[Items in a dataset]
● ● ● ● ● ● ●
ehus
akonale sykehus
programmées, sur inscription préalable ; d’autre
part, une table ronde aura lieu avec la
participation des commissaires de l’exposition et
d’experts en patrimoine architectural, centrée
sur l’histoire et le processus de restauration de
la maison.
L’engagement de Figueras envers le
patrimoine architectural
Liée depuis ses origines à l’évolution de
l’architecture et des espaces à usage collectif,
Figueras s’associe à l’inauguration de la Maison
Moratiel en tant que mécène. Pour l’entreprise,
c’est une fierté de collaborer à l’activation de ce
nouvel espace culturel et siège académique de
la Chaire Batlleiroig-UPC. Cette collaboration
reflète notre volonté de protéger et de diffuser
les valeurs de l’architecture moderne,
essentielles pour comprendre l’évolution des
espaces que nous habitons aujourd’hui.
● ● ● ● ● ● ●
* [Exercise objective]
Write out the lines of text from each item above, copying them character for character.

* [Final answer]
ehus
akonale sykehus
programmées, sur inscription préalable ; d’autre
part, une table ronde aura lieu avec la
participation des commissaires de l’exposition et
d’experts en patrimoine architectural, centrée
sur l’histoire et le processus de restauration de
la maison.
L’engagement de Figueras envers le
patrimoine architectural
Liée depuis ses origines à l’évolution de
l’architecture et des espaces à usage collectif,
Figueras s’associe à l’inauguration de la Maison
Moratiel en tant que mécène. Pour l’entreprise,
c’est une fierté de collaborer à l’activation de ce
nouvel espace culturel et siège académique de
la Chaire Batlleiroig-UPC. Cette collaboration
reflète notre volonté de protéger et de diffuser
les valeurs de l’architecture moderne,
essentielles pour comprendre l’évolution des
espaces que nous habitons aujourd’hui.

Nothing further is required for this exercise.